An Earth Observations based Environmental Performance Tool

The DIONE Environmental Performance Tool is an interactive visualisation dashboard that identifies and quantifies nine selected environmental indicators to produce an overall environmental scoreboard customised by country. Data from multiple monitoring sources are used, and the tool can extract tangible environmental impacts in Key Performance Indicators (KPIs) on a regional or national level. The aim is to provide valuable insights and actionable information about land conditions and land use to be used by CAP policymakers, Paying Agencies, environmental organisations and researchers.

Machine Learning (ML) and other scientific methods allow insightful decision making at the regional or national levels. The tool acts in conjunction with a beneficiaries’ compliance tool in an overall Green Accountability toolbox. Each environmental indicator comprises a single map or layer in spatial and temporal scales. A ‘layered approach’ will simultaneously present the environmental indicators as a series of overlaid layers. This approach will allow the end-users to access thematically combined information to support holistic and cross-cutting research, solutions and decisions. Each end-user will thus be able to visualise the different layers of information needed for each use case.

Several possible approaches will exist for combining metrics and indicators to assess an area's environmental status and potential degradation level. A second methodology will try to ‘fuse’ and combine the environmental indicators to produce an ‘environmental scoreboard’. The DIONE Environmental Performance Tool will be based on an environmental performance scoreboard and aspires to provide the opportunity to make environmental decision-making more data-driven and thus more thoughtful and durable.

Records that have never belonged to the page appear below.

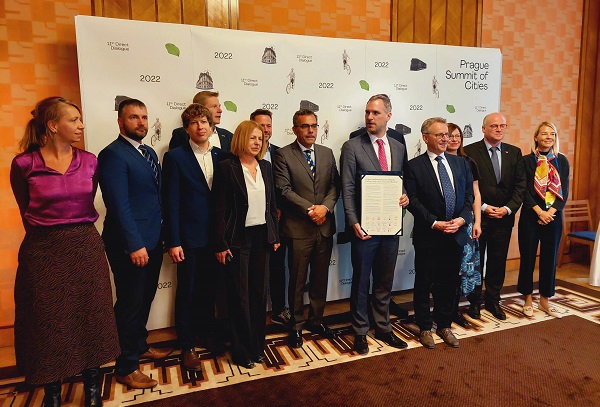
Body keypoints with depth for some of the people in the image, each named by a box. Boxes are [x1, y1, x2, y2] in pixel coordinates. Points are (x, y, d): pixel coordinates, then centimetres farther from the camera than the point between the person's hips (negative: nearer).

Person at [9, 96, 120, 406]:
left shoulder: (89, 161, 1)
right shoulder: (24, 164, -8)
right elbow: (27, 212, 4)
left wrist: (77, 235, 11)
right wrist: (52, 237, 9)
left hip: (86, 249, 3)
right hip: (44, 252, -2)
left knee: (90, 317, 11)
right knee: (49, 323, 11)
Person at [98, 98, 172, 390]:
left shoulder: (149, 152, 13)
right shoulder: (113, 154, -13)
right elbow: (119, 204, -19)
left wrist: (160, 235, 9)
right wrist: (135, 245, -21)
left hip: (152, 240, 8)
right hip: (129, 244, -8)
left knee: (145, 299, 20)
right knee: (130, 303, 3)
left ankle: (140, 346, 39)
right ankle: (125, 368, 19)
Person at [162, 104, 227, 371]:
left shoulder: (221, 157, 6)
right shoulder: (175, 157, -6)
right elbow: (171, 202, -9)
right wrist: (173, 242, -12)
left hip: (216, 237, 4)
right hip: (189, 238, -4)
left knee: (209, 290, 17)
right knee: (187, 293, 9)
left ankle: (209, 333, 36)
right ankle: (187, 347, 24)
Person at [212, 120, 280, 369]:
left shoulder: (265, 167, 8)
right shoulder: (227, 168, -7)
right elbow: (220, 209, -9)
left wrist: (275, 235, 10)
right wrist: (220, 244, -12)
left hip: (262, 236, 5)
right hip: (238, 238, -5)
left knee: (259, 292, 11)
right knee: (240, 295, 5)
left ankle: (257, 345, 28)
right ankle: (242, 350, 20)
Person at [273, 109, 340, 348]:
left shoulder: (327, 153, 11)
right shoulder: (283, 155, -3)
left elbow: (335, 185, 5)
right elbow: (284, 189, -11)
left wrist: (325, 207, -12)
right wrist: (309, 209, -16)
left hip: (325, 227, 5)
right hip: (298, 228, -4)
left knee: (320, 278, 15)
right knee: (297, 280, 7)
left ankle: (316, 320, 31)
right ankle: (297, 325, 23)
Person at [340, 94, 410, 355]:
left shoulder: (398, 148, 9)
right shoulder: (352, 147, -5)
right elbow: (347, 190, -9)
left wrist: (406, 197, -7)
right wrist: (354, 223, -18)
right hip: (364, 227, -4)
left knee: (384, 283, 17)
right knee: (361, 282, 10)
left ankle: (383, 328, 34)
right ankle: (360, 332, 27)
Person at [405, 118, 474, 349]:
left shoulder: (461, 163, 10)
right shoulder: (414, 166, -6)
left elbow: (469, 195, 7)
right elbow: (413, 201, -11)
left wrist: (461, 219, -9)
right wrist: (435, 223, -17)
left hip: (456, 234, 5)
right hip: (427, 237, -4)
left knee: (449, 283, 15)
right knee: (424, 284, 8)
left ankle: (444, 325, 32)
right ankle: (425, 328, 25)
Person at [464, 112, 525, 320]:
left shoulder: (514, 153, 7)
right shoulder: (469, 152, -6)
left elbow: (520, 185, 4)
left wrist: (508, 208, -8)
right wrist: (483, 207, -15)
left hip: (504, 217, 4)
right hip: (478, 216, -3)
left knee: (498, 261, 12)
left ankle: (493, 300, 28)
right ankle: (475, 301, 23)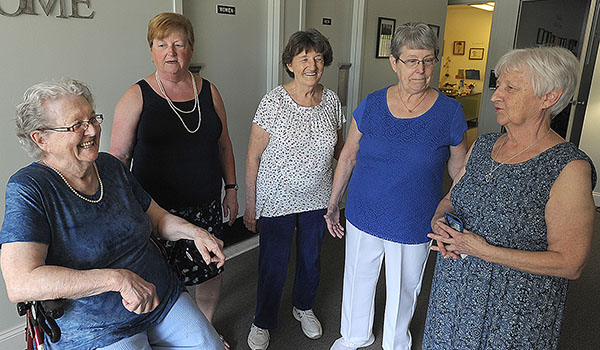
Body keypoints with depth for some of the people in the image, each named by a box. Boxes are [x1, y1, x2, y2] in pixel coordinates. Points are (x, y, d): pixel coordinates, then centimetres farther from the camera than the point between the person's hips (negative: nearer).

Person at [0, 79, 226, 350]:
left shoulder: (110, 166, 4)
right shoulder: (28, 189, -14)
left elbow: (157, 218, 14)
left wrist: (193, 231, -6)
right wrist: (118, 278, -31)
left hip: (165, 300, 5)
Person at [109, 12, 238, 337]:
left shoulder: (209, 91, 5)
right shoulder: (136, 97, -5)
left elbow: (223, 144, 12)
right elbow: (118, 156, -2)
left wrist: (231, 188, 11)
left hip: (206, 205, 4)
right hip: (157, 209, -3)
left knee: (212, 269, 14)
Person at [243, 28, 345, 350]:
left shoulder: (331, 100, -2)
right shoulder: (274, 101, -15)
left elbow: (340, 149, 11)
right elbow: (253, 157, -11)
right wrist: (250, 206, -10)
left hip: (317, 198, 4)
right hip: (277, 199, -4)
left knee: (311, 258, 21)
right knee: (273, 265, 9)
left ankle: (303, 308, 49)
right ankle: (262, 322, 36)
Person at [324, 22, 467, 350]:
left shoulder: (449, 112, -11)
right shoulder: (371, 104, -6)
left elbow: (459, 170, 0)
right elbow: (348, 155, 3)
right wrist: (333, 205, 6)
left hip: (413, 225, -2)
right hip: (363, 216, 2)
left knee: (403, 290, 18)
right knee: (358, 278, 21)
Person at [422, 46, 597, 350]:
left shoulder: (569, 169, -20)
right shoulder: (483, 146, 0)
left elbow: (570, 263, -19)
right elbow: (452, 197, 11)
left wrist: (484, 250, -25)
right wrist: (439, 220, -11)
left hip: (514, 309, -5)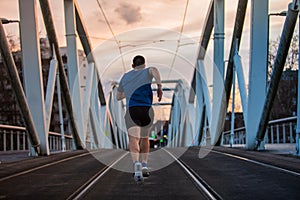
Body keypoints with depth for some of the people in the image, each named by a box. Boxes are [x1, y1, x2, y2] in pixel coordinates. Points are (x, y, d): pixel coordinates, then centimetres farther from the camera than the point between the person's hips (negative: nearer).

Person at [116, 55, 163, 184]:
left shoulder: (125, 77, 22)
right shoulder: (147, 71, 13)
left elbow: (118, 97, 33)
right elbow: (155, 70, -15)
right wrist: (159, 87, -7)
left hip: (131, 110, 0)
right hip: (147, 110, 0)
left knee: (133, 140, -16)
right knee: (145, 138, 24)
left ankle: (136, 164, -42)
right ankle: (144, 165, 15)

Relevance for monitoring and evaluation of the CAP

The tool measures the environmental performance of the agricultural sector of countries or regions in a ‘multilayer’ environmental scoreboard. It is not a tool designed to evaluate the effects of policy on specific individual environmental indicators, and the value of the tool lies in the unique underlying database. The DIONE environmental metrics document makes a preliminary presentation of all possible data sources, and the evaluator can examine their availability. All information will be adaptable in its spatial and temporal dimensions, stretching from the local/regional to the national and from contemporary to the latest available historical data.

Thus, the evaluator can make use of the database underlying the tool in three ways. First, by extracting data that integrate multiple monitoring sources, the evaluator may approximate the value of indicators. For example, the soil organic matter indicator will be compiled by Copernicus Sentinel-1 and Sentinel-2 data, LUCAS and data from spectral handheld sensors that will provide space-borne and in situ spectral and laboratory measurements. Second, if the layers are combined with the compliance monitoring tool at the farm or parcel levels, the evaluator may pursue a quantitative assessment of the policy’s effects. Third, by utilising the ‘environmental scoreboard’, the melting pot for nine environmental indicators. The environmental scoreboard and its nine layers at the national level can support various geospatial analyses or data triangulation. Finally, the tool provides an excellent visualisation device that assists those carrying out monitoring and evaluation operations to communicate their findings to decision-makers and other stakeholders.

The tool is not automatically transferable to other regions and Member States for two reasons. First, data availability varies from country to country, depending on ancillary data. For example, certain Member States have already detailed soil maps from their extensive soil surveys, and it is easy to connect EO and in situ data. Second, all the machine learning and AI algorithms require training with the new data to recognise certain environmental variables. So, depending on data availability, the tool may require adaptation of algorithms and re-training.